The gap between what we did (traditional, in-person training) and what we do (AI powered learning experience platforms) has widened. What many don’t realize is that you can’t simply invest in emerging learning technology (like an LXP for example), turn it on, and watch the culture evolve.

The latest wave of learning technology is impressive. Edcast, for example, delivers an AI-powered knowledge cloud that powers intelligent, personalized learning recommendations to ensure users have what they need right in the flow of their daily work experience. We partner with Edcast to help organizations realize the benefits of investing in a digital learning experience.

If you want your learning initiatives to succeed, new methods of learning delivery should be bolstered by the appropriate foundations.

Here are some key foundations of a successful learning experience.

Digital strategy

To move towards the future, you need to understand your present. The first step is to review (or create) your digital strategy that defines your core learning capabilities. This is usually a comprehensive needs analysis based on a review with all key stakeholders.

Build role-based competency frameworks

Competency frameworks allow you to highlight what each learner needs and to create personalized learning recommendations that set them on a path to mastery. You can define what excellence looks like by using success profiles that align strategic and organizational goals and build role-aligned skills dictionaries to ensure a common language of learning.

Content curation and orchestration

If you have traditionally delivered in-person or instructor-led training (ILT), you may need to restructure your content into bite-sized microlearning. This microlearning content will be used within role-based learning paths that can be accessed anytime, anywhere by your learners. Migrating your content will also reveal content gaps in your curricula and highlight any additional content needs you may have.

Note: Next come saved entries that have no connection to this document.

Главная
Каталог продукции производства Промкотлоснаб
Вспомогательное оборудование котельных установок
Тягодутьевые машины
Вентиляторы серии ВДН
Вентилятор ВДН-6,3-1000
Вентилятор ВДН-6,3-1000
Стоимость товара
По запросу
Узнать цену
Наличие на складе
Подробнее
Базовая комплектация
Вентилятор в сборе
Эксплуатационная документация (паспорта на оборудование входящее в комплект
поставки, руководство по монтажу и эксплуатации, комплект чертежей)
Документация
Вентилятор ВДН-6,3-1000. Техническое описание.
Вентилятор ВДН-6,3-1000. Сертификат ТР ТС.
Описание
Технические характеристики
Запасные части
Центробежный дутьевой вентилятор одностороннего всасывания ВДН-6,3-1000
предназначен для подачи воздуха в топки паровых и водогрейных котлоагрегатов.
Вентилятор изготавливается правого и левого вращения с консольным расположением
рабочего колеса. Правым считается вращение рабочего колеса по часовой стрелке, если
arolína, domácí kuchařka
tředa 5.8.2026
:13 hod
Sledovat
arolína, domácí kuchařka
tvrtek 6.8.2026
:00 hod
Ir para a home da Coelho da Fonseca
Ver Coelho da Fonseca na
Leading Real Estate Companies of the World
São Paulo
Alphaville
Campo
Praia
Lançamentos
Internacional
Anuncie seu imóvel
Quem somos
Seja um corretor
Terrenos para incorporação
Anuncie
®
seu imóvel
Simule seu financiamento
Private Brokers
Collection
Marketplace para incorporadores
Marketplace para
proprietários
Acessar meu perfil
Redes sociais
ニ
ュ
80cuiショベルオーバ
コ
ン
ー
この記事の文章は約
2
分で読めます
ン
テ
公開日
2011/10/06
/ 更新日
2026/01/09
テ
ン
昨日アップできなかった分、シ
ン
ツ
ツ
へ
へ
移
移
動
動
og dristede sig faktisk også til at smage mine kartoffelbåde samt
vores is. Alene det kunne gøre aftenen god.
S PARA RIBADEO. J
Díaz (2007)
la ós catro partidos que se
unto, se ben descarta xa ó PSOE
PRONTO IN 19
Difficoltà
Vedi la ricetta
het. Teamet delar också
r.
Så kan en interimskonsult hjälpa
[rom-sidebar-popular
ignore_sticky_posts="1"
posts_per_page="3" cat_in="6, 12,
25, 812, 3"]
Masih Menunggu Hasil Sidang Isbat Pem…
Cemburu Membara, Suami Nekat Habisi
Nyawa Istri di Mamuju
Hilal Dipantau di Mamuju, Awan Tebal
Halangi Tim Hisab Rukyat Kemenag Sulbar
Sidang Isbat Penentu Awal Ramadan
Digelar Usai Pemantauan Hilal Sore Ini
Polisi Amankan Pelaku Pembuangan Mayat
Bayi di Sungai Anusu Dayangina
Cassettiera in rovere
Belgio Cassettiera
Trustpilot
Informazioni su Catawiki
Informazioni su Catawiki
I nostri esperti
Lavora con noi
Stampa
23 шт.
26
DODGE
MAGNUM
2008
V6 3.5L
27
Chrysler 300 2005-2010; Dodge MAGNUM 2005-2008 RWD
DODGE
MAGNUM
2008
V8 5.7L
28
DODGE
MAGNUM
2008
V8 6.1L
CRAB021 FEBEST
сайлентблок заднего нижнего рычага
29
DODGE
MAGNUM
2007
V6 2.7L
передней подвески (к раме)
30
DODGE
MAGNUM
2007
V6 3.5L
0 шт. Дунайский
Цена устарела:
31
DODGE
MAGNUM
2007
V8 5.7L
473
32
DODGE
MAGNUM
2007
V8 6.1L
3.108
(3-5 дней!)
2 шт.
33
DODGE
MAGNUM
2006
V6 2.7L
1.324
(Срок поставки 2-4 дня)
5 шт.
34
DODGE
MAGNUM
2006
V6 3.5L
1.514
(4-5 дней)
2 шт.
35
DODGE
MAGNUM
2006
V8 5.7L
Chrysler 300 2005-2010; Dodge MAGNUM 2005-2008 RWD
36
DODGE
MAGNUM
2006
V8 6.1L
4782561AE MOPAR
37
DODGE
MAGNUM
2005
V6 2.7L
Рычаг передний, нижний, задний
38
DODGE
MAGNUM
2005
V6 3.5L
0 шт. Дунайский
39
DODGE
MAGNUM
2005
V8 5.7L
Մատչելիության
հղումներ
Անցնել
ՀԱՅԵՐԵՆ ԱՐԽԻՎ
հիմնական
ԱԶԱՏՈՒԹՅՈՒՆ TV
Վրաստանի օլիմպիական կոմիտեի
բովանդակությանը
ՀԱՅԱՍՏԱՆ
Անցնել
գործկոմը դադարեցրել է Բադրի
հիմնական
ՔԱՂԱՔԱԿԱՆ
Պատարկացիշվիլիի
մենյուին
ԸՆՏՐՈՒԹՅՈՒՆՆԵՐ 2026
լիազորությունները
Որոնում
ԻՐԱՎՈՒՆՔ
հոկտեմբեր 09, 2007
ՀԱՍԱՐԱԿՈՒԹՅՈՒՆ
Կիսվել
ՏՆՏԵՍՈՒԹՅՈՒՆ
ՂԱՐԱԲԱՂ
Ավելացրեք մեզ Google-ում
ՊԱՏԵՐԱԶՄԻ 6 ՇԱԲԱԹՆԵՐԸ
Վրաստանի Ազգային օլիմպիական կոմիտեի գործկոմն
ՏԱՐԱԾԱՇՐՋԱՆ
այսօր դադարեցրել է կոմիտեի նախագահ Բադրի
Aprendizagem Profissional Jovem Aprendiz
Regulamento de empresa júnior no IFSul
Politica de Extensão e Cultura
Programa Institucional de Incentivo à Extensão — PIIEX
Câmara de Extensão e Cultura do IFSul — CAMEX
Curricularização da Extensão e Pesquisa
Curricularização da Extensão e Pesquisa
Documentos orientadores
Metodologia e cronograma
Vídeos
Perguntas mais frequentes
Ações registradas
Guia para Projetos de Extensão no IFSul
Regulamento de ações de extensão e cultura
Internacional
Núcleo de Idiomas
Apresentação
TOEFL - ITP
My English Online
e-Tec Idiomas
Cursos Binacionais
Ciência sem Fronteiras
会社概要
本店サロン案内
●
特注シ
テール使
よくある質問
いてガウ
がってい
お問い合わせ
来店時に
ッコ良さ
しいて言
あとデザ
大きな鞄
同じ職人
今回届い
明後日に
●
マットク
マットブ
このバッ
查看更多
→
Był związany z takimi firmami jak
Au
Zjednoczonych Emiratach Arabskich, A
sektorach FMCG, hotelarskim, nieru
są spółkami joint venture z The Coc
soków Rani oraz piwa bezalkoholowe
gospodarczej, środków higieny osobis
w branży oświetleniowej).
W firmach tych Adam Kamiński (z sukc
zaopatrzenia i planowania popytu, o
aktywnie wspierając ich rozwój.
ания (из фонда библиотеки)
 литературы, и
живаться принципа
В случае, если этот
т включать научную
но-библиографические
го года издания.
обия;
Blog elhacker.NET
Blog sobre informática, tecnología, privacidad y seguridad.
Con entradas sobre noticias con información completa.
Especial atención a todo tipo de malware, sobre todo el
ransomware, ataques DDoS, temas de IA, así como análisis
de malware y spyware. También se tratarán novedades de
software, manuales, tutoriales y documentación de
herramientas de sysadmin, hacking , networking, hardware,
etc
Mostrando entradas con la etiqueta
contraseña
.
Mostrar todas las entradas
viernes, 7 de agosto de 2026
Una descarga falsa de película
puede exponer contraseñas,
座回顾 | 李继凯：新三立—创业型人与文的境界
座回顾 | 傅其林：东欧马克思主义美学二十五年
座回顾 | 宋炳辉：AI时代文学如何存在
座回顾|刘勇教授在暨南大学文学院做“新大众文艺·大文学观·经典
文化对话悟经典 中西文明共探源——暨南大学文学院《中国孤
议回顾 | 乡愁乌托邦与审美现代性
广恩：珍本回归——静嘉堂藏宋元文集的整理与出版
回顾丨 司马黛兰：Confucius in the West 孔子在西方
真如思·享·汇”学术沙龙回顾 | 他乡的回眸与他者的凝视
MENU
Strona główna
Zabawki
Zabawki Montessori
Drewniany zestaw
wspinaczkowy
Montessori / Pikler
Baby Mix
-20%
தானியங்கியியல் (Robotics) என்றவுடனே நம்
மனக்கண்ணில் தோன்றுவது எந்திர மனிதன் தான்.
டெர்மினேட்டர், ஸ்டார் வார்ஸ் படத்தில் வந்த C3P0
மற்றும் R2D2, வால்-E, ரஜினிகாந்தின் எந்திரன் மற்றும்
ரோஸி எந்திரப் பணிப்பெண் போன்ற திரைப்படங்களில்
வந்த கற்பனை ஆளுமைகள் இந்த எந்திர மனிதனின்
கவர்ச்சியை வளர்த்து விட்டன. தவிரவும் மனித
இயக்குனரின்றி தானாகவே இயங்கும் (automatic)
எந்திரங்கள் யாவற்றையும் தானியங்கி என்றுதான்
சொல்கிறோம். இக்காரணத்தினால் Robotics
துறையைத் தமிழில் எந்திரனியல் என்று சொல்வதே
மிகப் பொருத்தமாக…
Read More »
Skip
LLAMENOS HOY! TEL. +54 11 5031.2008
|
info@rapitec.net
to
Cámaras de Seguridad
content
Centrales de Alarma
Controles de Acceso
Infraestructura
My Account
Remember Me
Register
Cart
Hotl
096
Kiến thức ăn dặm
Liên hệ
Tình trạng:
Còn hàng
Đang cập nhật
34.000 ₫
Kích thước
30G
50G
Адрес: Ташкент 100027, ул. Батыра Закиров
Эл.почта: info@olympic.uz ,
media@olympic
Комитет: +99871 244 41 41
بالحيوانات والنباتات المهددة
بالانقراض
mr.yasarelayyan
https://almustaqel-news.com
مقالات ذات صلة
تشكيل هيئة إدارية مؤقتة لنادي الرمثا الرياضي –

Content design and learning principles

Once you have reviewed and critiqued your vault of content, you may need to define or refine content design principles. Do you have agile instructional design (ID) and experience design (XD) principles? Who is creating your content? Are there practices and processes for intake and content creation? Although there are vaults of off-the shelf learning out there from a range of providers, nothing hits the mark like custom-built learning that directly caters to the needs of your people.

Assessment methods

As learners engage learning material, you will need a way to show how they are progressing towards mastery. Are your learners able to self-direct, self-assess, and self-regulate when it comes to content? Are you empowering your users with personalized evaluations? Can you identify skills gaps by comparing self-assessments with managerial reviews to identify areas of strength and weakness? Many organizations are even using assessment methods to recruit new hires from within the company.

Metrics and analysis

With success profiles, competency frameworks, content development principles and assessment methods in place, metrics complete the learning experience lifecycle. LXPs like Edcast let you see content activities in real time, give you group and channel analytics, and provide AI-augmented analytics. All of this empowers you to index your learning world and make intelligent, AI-driven learning recommendations when and where your people need them.

Tomorrow ready

With strong design and development principles, competency frameworks to benchmark and measure progress, and the ability to deliver learning in the flow of work, your people will move to the future seamlessly. These foundations apply to any learning program, no matter the technology you use to deliver your training.

Recent weeks have emphasized the need for individuals and organizations to be resilient and prepared for uncertainty. Transformations can be daunting, but with the right learning partnerships, you can be ready for whatever the future brings.